##### Fragmento #####
Los ríos, así como las ciudades, se descontaminan. Los animales en peligro de extinción vuelven a habitar el mundo, sin temor a ser aniquilados. La capa de ozono, lentamente, se recupera. Sin duda alguna, ni el más optimista de los ecologistas hubiese pensado que hoy, en los comienzos del año 2020, pudiera ser posible tal milagro, en plena crisis ambiental, desatada de una forma que creíamos irreversible en el ecosistema.

Sin embargo, tal escenario inimaginable hasta hace unos meses, se torna, ante nuestra sorpresa, en innegablemente fáctico, para cada ser humano del mundo, debido a una pandemia de carácter global que nos toca enfrentar como no había ocurrido en el ultimo siglo de historia.

Ante ello, nos vemos obligados a despertar de nuestra supuesta comodidad hipermoderna, y volver al arte perdido de realizarnos preguntas fundamentales, sobre nuestro rol en la naturaleza de la que, aun cuando lo olvidemos, seguimos formando parte, así como respecto de la naturaleza de nuestra condición humana.

En lo relativo a ambos cuestionamientos, si fuéramos reduccionistas y literales en la lectura de los hechos señalados tendríamos que asumir que somos, en realidad, una plaga y, además, la más peligrosa. En efecto, si considerásemos a nuestra forma de cohabitar con el ambiente desde los mismos criterios con los cuales consideramos a los otros seres vivos, sin duda alguna, esta tendría que ser la conclusión inevitable.

Sin embargo, la forma de vida hipermoderna, que lo explota y consume todo, desde el entorno natural hasta la interacción humana, y a la misma constitución psíquica del individuo, trasformando a la persona en consumidor/producto, y obligando a la misma a una existencia en extremo individualista, narcisista y hedonista, no es la única manera posible de existencia humana. En efecto, no solo la antigüedad clásica utilizó y comprendió a la técnica de una manera completamente opuesta a como se utiliza y comprende desde la modernidad en adelante, tal y como lo señalara Martin Heidegger, sino que prácticamente todas las culturas que no se han fundamentado desde la explotación, ya sea del hábitat como de los otros, o sea, cualquiera que no fuera moderna, pudo mantener un equilibrio entre el desarrollo de su tecnología y la mantención del ecosistema. Heidegger ejemplifica ello con el molino de viento: este beneficia al ser humano, pero sin violentar con su funcionamiento al hábitat. Por el contrario, la tecnología moderna se fundamenta, secretamente, en lo que Zygmunt Bauman denominara como inextinguible sed de creación destructiva, o, como lo señalara Heidegger; violencia contra el origen.
#####
* **Preguntas del material**:
**1.** Copia del fragmento, sin ningún cambio, el pasaje que va desde "Ante ello, nos" hasta "la conclusión inevitable.", ambos incluidos.
**2.** Traduce al inglés esta oración del fragmento: "Heidegger ejemplifica ello con el molino de viento: este beneficia al ser humano, pero sin violentar con su funcionamiento al hábitat."
**3.** Responde según el fragmento:
(a) ¿Qué se recupera lentamente?
(b) ¿Con qué ejemplo ilustra Heidegger el equilibrio entre tecnología y hábitat?
(c) ¿Cómo denomina Zygmunt Bauman aquello en lo que se fundamenta secretamente la tecnología moderna?
##### Datos en bruto #####
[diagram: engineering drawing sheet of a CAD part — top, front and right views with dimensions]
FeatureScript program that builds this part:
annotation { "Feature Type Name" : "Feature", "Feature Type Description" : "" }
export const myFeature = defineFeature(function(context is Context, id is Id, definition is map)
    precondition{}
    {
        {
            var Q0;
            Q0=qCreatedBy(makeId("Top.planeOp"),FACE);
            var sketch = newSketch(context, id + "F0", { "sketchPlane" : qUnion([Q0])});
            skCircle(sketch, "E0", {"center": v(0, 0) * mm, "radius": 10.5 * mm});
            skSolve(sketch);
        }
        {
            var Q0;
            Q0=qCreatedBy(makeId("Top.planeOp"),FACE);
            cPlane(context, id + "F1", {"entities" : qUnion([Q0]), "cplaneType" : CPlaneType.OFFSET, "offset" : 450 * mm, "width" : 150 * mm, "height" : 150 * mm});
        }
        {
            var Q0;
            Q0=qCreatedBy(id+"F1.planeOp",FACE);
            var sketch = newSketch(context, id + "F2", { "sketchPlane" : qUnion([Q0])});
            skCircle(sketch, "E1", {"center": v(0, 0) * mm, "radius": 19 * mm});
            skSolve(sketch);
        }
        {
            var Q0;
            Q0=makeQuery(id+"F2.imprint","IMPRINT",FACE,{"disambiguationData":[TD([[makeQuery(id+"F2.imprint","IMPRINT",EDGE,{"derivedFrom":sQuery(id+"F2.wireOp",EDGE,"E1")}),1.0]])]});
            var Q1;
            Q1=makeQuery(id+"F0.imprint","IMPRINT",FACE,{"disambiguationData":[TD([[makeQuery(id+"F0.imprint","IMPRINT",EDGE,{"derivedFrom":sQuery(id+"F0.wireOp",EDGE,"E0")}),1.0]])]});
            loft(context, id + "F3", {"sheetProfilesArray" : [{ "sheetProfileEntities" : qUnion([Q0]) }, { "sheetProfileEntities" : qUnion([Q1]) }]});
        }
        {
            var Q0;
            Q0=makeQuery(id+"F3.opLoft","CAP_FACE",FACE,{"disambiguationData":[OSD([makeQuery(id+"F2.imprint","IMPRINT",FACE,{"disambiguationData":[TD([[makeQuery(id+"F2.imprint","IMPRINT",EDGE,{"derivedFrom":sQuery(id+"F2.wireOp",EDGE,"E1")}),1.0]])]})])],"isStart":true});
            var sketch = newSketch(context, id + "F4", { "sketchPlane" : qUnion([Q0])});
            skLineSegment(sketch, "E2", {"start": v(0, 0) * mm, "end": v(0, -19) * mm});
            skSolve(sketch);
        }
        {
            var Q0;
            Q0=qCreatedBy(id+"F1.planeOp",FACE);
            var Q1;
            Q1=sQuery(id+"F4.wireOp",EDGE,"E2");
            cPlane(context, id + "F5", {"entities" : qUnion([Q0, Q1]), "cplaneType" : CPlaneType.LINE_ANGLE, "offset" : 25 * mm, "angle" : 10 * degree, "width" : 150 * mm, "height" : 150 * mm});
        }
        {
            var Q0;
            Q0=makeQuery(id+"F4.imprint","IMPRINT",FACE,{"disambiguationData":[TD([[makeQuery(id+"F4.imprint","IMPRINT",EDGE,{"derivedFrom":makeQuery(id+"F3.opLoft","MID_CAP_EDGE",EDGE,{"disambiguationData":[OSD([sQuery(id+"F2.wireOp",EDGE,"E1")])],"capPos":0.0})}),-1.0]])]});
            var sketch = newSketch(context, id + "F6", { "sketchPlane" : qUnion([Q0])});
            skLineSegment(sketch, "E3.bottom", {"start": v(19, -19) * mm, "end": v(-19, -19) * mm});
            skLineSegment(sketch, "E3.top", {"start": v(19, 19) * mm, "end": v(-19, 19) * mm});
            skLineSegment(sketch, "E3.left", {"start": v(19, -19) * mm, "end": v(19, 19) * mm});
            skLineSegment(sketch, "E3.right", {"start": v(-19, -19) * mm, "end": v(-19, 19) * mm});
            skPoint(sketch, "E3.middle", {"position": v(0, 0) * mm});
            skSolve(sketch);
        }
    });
#####
* **Soluciones por tarea**:
**1.**
Ante ello, nos vemos obligados a despertar de nuestra supuesta comodidad hipermoderna, y volver al arte perdido de realizarnos preguntas fundamentales, sobre nuestro rol en la naturaleza de la que, aun cuando lo olvidemos, seguimos formando parte, así como respecto de la naturaleza de nuestra condición humana.

En lo relativo a ambos cuestionamientos, si fuéramos reduccionistas y literales en la lectura de los hechos señalados tendríamos que asumir que somos, en realidad, una plaga y, además, la más peligrosa. En efecto, si considerásemos a nuestra forma de cohabitar con el ambiente desde los mismos criterios con los cuales consideramos a los otros seres vivos, sin duda alguna, esta tendría que ser la conclusión inevitable.

**2.** Heidegger illustrates this with the windmill: it benefits human beings, but without doing violence to the habitat through its operation.

**3.**
(a) La capa de ozono.
(b) Con el molino de viento.
(c) Como inextinguible sed de creación destructiva.